▶ **WHAT THE TASK ASKS**: Report the number of lines in the entries below that include the word "label", and nothing else.
──────── DATA EXTRACTS ────────
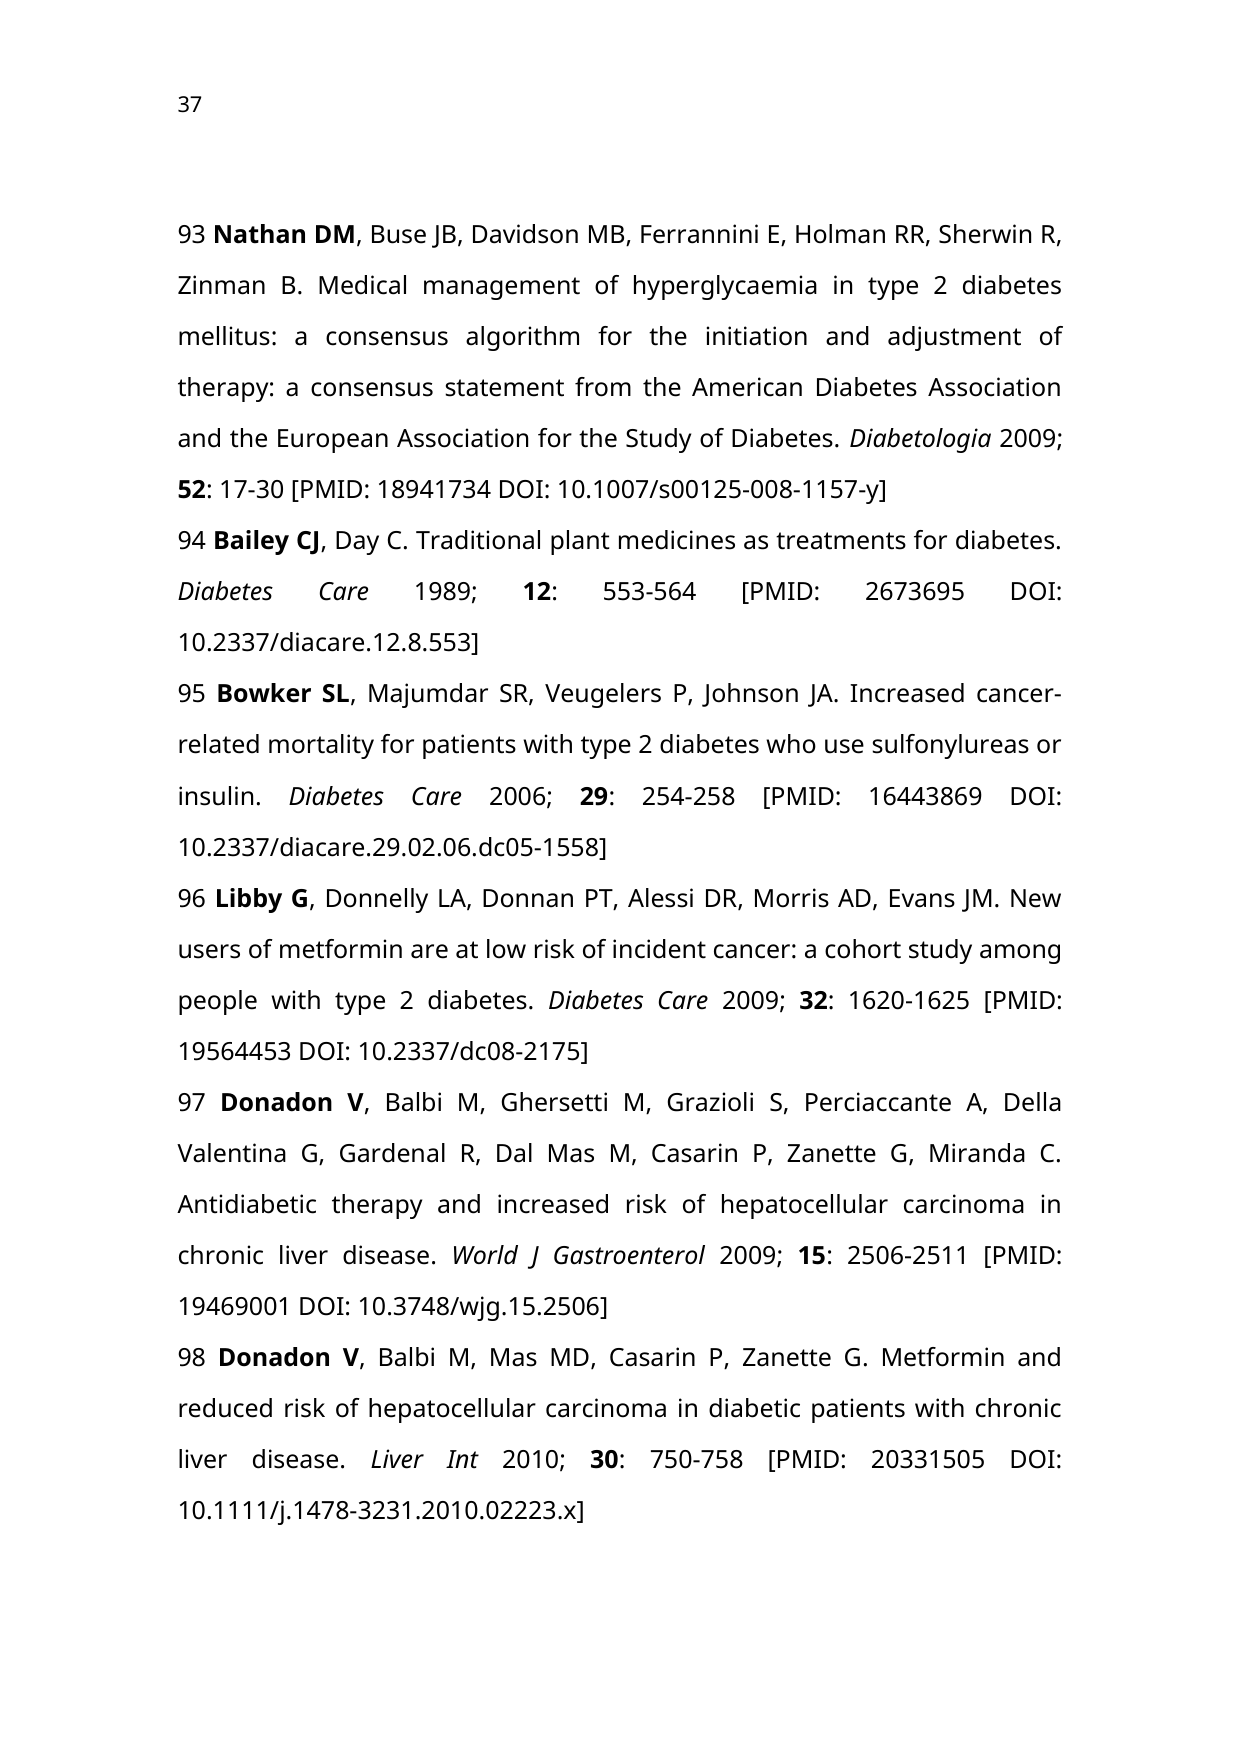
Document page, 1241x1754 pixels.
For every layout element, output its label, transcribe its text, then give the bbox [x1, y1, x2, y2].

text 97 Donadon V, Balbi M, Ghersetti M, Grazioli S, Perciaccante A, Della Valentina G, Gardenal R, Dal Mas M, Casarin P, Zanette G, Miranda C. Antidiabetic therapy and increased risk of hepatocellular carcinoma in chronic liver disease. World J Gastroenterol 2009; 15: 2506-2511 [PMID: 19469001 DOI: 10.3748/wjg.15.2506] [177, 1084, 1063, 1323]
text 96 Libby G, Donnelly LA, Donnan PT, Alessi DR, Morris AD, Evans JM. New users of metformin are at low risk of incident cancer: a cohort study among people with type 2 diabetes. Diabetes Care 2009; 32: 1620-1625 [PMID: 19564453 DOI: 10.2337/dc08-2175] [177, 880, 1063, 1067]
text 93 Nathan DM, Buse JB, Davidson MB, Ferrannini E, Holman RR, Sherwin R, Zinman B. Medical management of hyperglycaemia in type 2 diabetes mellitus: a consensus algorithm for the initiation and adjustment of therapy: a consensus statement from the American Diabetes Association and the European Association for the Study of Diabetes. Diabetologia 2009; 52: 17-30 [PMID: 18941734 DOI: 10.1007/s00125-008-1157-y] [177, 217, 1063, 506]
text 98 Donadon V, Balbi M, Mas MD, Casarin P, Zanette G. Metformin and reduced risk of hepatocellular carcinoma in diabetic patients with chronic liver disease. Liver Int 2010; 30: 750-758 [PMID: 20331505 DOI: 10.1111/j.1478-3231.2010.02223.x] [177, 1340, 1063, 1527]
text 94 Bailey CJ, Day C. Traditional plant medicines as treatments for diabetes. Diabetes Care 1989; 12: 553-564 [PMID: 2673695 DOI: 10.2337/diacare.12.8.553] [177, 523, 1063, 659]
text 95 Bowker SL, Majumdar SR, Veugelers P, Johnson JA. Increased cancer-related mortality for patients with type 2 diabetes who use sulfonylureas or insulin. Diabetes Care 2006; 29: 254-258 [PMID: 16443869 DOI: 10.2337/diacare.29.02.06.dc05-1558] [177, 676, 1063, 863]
────────
──────── DATA EXTRACTS ────────
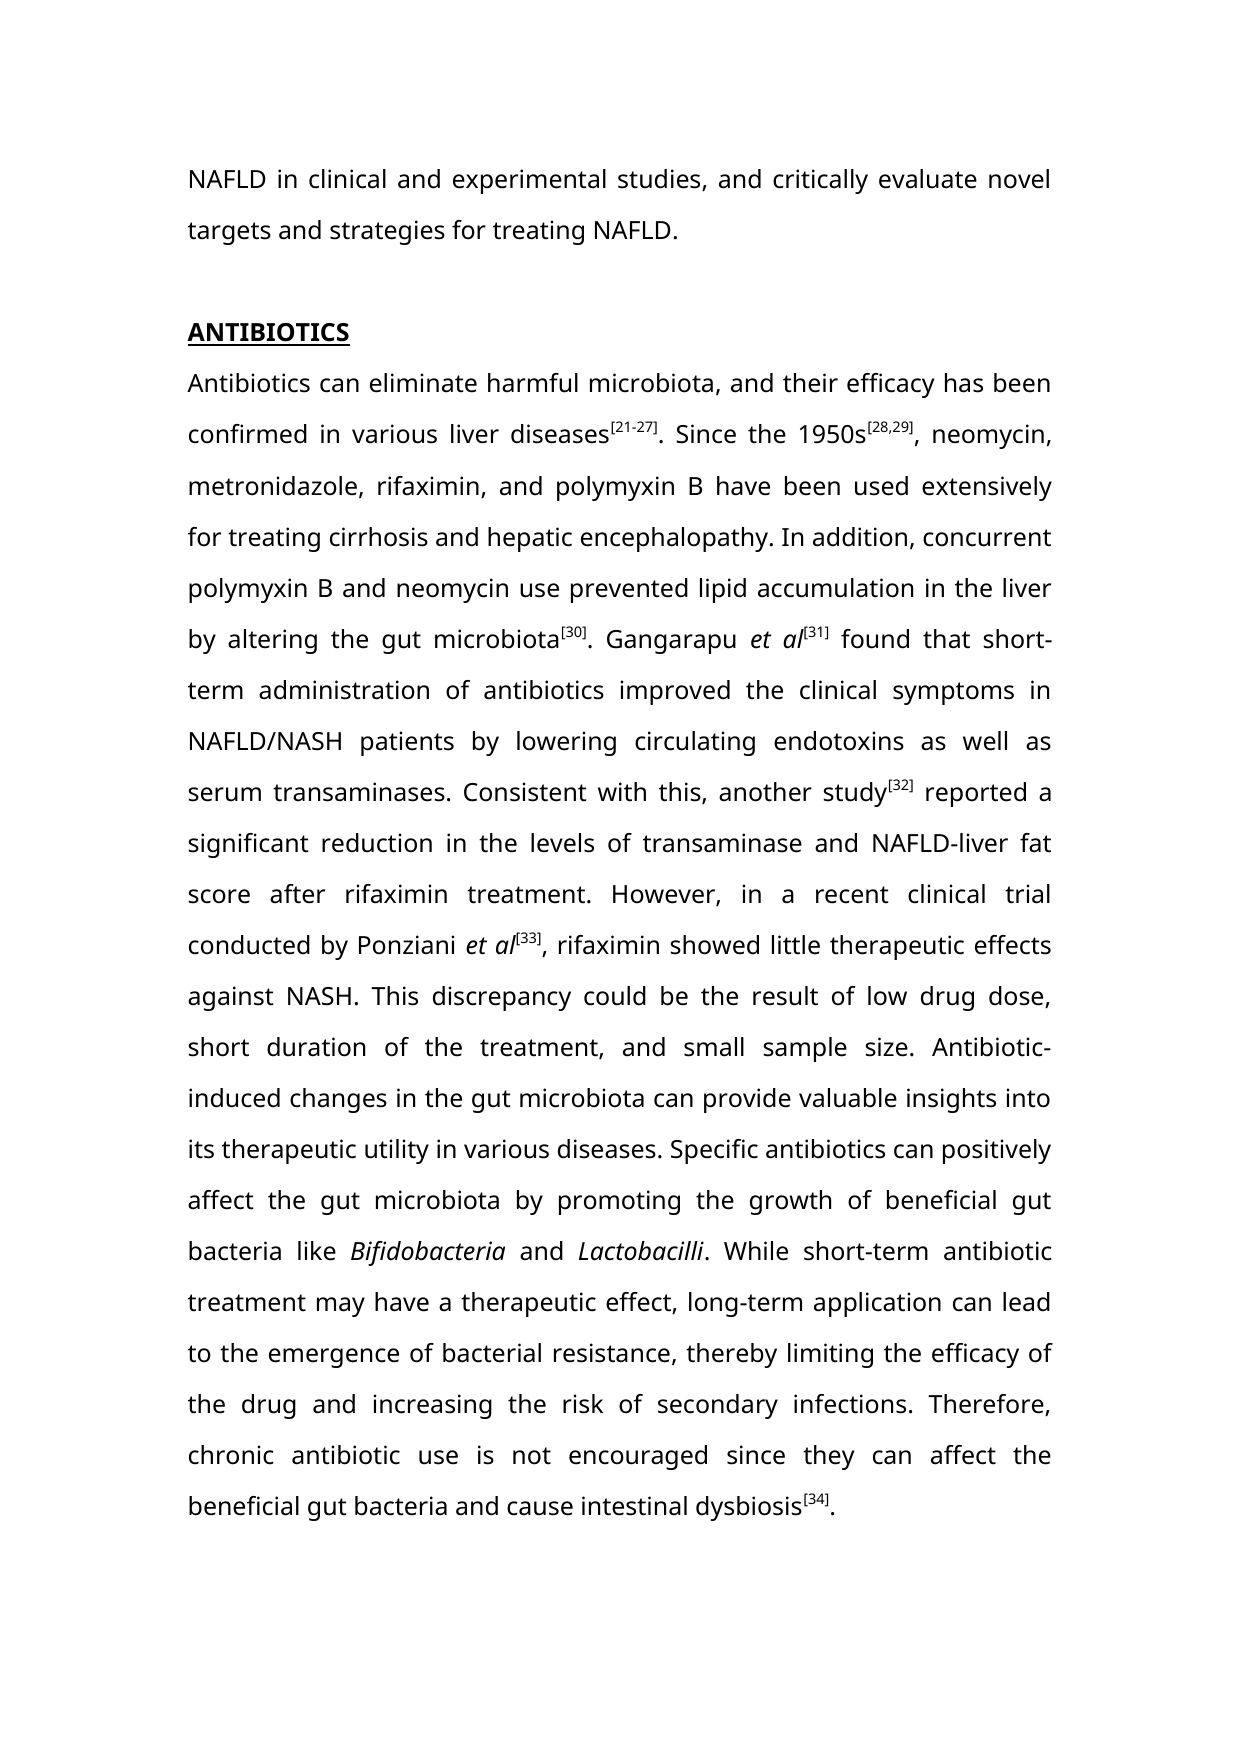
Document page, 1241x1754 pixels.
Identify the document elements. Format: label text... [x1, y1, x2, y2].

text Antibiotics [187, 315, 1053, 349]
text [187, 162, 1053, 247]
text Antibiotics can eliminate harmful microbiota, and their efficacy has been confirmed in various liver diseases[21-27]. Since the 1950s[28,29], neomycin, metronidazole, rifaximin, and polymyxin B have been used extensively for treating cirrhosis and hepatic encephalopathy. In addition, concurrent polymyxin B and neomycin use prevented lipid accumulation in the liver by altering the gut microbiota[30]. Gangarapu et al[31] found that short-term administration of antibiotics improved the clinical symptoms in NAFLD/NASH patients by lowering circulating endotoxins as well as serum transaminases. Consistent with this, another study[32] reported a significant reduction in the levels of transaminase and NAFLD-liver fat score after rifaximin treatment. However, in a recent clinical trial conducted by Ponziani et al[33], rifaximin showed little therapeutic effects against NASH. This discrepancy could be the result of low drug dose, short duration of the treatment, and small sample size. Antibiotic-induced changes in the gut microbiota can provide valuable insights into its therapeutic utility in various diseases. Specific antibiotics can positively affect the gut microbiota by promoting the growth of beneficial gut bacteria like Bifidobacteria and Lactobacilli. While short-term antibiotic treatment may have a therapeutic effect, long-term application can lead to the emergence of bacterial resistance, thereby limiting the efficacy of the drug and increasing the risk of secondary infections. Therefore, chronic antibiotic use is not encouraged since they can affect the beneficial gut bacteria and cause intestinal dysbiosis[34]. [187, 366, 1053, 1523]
────────
▶ **SOLUTION TO THIS TASK**: 2